I got a part-time job at the register here to polish my English and get beyond the traditional path of working long hours in a family business. I wanted to experience life beyond the Indian community.
What could be more American than McDonald's? I loved interacting with customers and realized I didn't have a personality for nursing. Within a few months, my customers couldn't tell I was Indian except for my accent. I was willing to work more hours, so I was promoted to a full-time entry-level assistant manager job at $7.25 an hour.
I almost left a couple years later for a $12-an-hour job at Verizon, but my supervisor persuaded me that I had a bright future here and followed through. I went from register to store manager in five years.
What is the secret to running a fast-food restaurant?
Measurable goals and working on them one at time. To motivate employees, you had better be right there shoulder-to-shoulder with them and willing to get your hands dirty.
I set standards and am pretty strict. I don't give many second chances, but I am learning to ease up. When I was first made manager, I promoted everybody on my crew because they knew my ways, then pretty much cleaned house and hired, trained and coached my own people. Sometimes when people stay too long, they develop bad habits or are willing to work those extra hours because they are stealing.
A good McDonald's operates like a finely tuned food assembly plant. How is everything timed?
Every task is timed. We have video screens that let everybody working see exactly how the crew is doing keeping up with orders. If they fall behind, managers jump in and get right on it. These days, the crew sees the same video screen reports in real time, so they will volunteer to work on it even before a manager can say something. Food is supposed to be ready for pickup within 60 seconds at the counter, 45 seconds at the drive-through.

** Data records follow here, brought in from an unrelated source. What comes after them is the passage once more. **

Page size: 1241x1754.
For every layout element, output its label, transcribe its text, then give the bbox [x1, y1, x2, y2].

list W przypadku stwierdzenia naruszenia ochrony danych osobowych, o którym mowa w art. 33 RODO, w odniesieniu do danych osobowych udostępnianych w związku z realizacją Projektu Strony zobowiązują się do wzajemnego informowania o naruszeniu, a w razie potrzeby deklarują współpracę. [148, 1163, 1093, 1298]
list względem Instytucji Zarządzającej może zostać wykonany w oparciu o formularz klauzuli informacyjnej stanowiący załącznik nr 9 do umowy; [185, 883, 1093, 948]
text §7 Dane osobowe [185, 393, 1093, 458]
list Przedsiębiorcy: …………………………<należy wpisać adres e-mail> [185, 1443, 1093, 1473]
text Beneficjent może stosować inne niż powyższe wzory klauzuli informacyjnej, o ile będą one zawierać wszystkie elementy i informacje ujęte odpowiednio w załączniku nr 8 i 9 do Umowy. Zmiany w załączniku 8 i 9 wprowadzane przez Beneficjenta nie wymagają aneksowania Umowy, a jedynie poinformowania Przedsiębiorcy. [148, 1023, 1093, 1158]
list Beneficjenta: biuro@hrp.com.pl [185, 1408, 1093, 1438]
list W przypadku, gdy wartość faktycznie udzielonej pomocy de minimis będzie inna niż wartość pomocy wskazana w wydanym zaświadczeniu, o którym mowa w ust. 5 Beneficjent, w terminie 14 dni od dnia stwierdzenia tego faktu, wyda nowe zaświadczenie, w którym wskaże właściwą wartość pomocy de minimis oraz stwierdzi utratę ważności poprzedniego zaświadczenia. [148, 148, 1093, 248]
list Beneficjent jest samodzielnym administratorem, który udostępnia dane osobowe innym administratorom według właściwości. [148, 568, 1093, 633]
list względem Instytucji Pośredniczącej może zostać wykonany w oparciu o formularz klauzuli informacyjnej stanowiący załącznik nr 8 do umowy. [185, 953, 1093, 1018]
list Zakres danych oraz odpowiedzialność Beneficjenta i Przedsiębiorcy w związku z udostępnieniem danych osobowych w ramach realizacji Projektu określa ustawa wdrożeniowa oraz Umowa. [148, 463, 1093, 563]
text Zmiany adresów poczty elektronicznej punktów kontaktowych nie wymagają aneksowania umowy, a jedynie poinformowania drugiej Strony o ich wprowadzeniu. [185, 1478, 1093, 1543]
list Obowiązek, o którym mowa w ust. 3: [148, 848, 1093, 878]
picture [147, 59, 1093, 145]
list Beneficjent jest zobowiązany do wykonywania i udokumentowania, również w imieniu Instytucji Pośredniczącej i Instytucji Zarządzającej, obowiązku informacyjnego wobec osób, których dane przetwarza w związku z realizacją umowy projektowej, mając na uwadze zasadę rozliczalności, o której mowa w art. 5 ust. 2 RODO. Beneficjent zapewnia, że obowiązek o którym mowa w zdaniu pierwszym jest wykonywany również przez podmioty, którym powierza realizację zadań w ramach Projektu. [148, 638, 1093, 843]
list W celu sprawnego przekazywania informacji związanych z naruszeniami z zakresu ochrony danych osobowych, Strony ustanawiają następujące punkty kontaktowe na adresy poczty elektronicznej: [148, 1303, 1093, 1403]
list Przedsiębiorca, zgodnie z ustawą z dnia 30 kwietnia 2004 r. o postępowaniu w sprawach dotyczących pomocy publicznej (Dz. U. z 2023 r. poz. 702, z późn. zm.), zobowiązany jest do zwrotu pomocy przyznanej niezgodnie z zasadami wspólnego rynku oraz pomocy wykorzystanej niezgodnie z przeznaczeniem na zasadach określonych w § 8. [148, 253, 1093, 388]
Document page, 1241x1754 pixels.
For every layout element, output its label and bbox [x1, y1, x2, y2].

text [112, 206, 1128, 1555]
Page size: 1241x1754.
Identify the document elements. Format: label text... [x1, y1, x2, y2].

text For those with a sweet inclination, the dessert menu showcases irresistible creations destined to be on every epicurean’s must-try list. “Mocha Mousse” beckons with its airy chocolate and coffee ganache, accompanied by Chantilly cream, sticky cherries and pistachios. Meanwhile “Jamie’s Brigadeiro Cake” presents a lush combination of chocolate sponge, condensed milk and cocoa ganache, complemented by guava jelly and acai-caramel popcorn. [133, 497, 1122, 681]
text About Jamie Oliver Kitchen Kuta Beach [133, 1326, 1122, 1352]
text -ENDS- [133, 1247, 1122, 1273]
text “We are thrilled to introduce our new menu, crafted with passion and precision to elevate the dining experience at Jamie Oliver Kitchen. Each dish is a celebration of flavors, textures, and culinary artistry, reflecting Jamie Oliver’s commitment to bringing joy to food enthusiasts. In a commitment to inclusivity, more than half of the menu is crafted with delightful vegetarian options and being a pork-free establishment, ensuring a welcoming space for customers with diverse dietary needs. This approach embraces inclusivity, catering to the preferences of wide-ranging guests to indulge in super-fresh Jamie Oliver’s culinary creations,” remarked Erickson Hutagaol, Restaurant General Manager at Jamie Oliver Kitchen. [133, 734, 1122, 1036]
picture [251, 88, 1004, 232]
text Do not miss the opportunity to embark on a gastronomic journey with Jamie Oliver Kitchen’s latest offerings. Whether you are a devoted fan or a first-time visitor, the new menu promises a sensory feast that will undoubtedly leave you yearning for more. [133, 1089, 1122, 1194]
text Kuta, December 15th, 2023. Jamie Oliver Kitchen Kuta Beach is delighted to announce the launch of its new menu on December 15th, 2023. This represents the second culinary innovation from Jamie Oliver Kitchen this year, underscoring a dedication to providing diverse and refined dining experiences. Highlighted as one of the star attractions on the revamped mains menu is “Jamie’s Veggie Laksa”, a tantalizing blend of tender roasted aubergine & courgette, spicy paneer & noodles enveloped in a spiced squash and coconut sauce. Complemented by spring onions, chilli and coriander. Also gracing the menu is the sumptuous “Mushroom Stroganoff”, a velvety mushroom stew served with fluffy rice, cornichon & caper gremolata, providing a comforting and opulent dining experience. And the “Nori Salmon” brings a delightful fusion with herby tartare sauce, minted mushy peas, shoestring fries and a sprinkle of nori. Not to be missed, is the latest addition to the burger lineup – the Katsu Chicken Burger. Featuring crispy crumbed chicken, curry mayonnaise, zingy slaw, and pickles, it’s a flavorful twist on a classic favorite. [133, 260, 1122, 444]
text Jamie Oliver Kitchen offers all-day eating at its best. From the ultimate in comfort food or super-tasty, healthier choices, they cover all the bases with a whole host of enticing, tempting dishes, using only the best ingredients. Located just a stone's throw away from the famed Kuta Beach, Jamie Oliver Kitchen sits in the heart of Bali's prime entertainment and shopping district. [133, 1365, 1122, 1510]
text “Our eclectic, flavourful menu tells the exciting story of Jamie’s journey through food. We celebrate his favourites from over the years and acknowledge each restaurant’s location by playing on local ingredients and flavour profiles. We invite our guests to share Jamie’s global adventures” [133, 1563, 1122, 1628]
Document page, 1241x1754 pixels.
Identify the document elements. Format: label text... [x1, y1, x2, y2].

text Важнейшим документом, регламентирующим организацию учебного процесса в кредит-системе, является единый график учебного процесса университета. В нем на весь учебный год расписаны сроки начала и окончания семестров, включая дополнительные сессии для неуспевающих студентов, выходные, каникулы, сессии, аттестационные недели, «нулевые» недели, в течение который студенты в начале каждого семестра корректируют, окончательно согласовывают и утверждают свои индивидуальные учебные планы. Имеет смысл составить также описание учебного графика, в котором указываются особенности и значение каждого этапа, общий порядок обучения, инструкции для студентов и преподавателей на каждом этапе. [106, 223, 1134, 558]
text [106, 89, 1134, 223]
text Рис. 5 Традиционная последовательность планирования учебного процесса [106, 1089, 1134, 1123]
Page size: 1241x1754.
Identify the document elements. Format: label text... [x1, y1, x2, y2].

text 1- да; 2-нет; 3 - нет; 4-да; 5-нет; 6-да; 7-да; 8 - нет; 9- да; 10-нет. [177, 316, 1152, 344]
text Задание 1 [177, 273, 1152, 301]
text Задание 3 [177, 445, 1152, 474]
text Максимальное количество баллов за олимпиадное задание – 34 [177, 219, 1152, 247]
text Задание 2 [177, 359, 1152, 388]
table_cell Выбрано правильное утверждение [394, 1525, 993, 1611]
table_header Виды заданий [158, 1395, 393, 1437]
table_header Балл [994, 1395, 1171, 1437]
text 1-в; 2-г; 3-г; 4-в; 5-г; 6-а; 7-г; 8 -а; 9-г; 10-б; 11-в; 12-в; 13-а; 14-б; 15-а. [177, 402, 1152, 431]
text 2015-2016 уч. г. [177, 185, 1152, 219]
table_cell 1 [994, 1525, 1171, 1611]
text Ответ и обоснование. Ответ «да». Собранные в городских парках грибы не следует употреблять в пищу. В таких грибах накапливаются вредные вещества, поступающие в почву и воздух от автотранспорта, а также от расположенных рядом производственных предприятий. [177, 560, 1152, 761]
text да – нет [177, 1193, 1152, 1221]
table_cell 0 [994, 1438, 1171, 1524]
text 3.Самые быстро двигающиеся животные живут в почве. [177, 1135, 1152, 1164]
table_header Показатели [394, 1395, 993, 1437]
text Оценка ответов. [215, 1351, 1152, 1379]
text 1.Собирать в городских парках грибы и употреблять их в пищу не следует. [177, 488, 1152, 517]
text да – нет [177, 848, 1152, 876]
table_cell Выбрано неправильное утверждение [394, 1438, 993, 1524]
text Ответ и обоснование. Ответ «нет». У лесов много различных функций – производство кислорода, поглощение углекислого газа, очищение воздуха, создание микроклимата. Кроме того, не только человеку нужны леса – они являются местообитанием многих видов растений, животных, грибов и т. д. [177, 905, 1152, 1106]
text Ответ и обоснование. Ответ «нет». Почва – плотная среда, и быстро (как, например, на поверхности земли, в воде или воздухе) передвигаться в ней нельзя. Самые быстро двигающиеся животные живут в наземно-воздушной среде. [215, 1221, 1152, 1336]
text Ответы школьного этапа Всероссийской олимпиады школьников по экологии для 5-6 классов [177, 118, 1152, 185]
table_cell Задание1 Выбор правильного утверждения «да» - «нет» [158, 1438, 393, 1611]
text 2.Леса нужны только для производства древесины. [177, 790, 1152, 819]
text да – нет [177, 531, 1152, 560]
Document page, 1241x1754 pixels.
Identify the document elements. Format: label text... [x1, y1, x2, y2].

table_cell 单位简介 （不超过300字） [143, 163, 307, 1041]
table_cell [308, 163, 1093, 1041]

You won the Kroc award after sales at your store jumped almost 50 percent, mystery shopper scores were just shy of perfect and your annual employee turnover dropped to less than 50 percent. That's in an industry where average turnover is three times worse than that. What happened?
My people know the standards. We have good people, but the weak economy also played a role in keeping turnover down. I made a business case for a second drive-through lane because we just could not meet the company standard of serving every vehicle in the drive-through line within 3.5 minutes of arrival.
At peak times, we had waiting cars circle the store and backed up in the street. I heard customers over the headset complaining my people were trying to rush them taking their orders. We tested alternative layouts by having people take orders on walkie-talkies in places in the lot. I developed the facts to be confident about the solution. Now we're less than 2 minutes.
One in 12 people in the U.S. work force has been trained to work by McDonald's. About 37 percent of the McDonald's work force in the Tampa Bay area is Hispanic. How about the 62 people who work in your store?
We're a little United Nations. We have Anglos, Mexicans, Puerto Ricans, African-Americans, Haitians, Jamaicans, Bahamians and Indians here. We have a mother from Bangladesh and her two daughters. About half our staff can barely understand English. So you have to work with and really coach people.
We're helping one get a GED and have another getting college tuition reimbursement. In addition to on-the-job language training, we have a program that teaches English as a second language. That's the beauty of this company. McDonald's culture embraces everybody.
Do you prefer a Big Mac, Quarter Pounder or Angus Burger?
We're Hindu, so I am a vegetarian. I stick to salads or our snack wraps without the meat.